The Tipping Point of the Five Horsemen
Overly simplified — (I’ll refer you to their paper for their quant-heavy analysis) — we haven’t yet reaped the long-promised productivity gains because five crucial infrastructures have yet to reach their Digital Era tipping points.
• Digital Energy Networks: Connecting and controlling new power sources, moving them closer to consumption needs and minimizing waste.
• Digital Health and Sanitation Networks: Connecting human health systems and moving diagnosis and treatment to the optimum locations.
• Digital Transportation Networks: Connecting and moving people and goods autonomously, improving safety and efficiency.
• Digital Communication Networks: Connecting people and systems and moving data and knowledge among them.
• Digital Production Networks: Creating local industrial ecosystems to produce and deliver contextual physical- digital goods and services with optimized cost performance metrics.
…will all be hitting their 50%-or-greater digital network tipping points.
For example: Smart meter penetration in households is already approaching 50%, but those meters also need full-on smart-grid networks to truly achieve their next-level efficiencies. Digital health solutions are being rapidly adopted, but are not projected to pass 50% adoption rates until 2030. Cognitive assistants (Alexa, Siri, etc.) will soon leap beyond consumer markets and should hit 50% use in industrial augmented intelligence systems by 2035.
Bell Labs closes its paper with standard projection caveats: “We believe the primary importance of this work is that it advances the debate…the potential for future productivity increases in a meaningful way.”
But for me, as someone who works on workforce and organizational change, as well as digital transformation, it created an eye-opening Aha. Companies recognize that they’re part of digital and infrastructure ecosystems, yet ignore all that when assessing productivity gains.
Want to Speed the Shift?
We’ve got to change how we think about productivity.
We’ve got to stop treating it as an Industrial Age output from closed systems — corporate systems that get everyone within them to go faster and faster at cheaper and cheaper costs. We’ve got to start seeing it from the Five Horsemen’s integrated infrastructure perspective.

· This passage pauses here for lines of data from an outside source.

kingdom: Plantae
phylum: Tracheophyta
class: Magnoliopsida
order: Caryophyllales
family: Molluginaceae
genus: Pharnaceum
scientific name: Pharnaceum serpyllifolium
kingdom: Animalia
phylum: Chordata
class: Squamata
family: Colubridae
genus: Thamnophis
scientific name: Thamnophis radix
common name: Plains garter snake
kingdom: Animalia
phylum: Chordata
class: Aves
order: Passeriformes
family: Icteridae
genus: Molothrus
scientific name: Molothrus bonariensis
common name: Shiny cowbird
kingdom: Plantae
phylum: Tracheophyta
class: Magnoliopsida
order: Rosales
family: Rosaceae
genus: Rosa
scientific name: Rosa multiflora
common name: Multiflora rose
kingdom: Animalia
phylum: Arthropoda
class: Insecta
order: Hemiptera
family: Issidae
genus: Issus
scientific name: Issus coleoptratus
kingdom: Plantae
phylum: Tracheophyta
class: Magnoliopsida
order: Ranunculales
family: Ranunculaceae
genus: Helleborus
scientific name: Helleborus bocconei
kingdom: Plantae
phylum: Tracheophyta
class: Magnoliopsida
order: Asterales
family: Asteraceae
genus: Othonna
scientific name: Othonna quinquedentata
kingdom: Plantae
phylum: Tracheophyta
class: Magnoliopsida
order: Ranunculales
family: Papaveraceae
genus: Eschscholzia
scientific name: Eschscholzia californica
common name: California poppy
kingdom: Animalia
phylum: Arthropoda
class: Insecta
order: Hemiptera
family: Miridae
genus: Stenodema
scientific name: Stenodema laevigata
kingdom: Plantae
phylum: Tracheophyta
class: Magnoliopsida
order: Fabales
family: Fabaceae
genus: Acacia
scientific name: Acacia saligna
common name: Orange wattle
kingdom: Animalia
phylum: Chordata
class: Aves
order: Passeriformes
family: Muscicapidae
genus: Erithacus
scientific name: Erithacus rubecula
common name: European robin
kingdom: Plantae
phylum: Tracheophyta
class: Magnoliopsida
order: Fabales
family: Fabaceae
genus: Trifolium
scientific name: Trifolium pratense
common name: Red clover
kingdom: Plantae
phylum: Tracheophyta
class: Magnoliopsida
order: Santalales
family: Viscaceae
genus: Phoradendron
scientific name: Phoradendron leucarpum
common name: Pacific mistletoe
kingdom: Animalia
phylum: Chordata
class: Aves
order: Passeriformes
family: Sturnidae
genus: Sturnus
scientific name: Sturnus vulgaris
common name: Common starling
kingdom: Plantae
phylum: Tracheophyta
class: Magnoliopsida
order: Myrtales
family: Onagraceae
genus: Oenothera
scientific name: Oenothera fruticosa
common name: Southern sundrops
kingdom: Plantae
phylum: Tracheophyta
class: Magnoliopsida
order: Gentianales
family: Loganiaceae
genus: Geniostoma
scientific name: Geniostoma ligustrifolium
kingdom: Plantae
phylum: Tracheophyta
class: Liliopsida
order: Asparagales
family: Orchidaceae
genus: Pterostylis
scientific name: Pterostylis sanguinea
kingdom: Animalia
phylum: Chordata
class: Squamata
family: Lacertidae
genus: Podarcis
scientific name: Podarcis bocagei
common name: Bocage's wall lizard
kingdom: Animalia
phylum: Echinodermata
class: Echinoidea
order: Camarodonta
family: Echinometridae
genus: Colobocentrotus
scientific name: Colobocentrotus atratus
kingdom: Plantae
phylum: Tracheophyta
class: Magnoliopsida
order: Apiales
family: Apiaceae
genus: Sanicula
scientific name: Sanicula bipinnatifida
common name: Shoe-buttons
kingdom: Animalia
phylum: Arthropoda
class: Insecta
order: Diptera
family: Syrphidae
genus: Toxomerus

We need leaders who completely reframe productivity, viewing it through a fourth revolution perspective.
That shift radically alters our relationship with our workforce. We’ve got to shift the unending burden to produce morebetterfaster on human beings, and place it where it belongs — within our integrated infrastructures.
We’ve got to free humans to do more of what they do best. Think. Create. Innovate. Disrupt. Care. Be their best.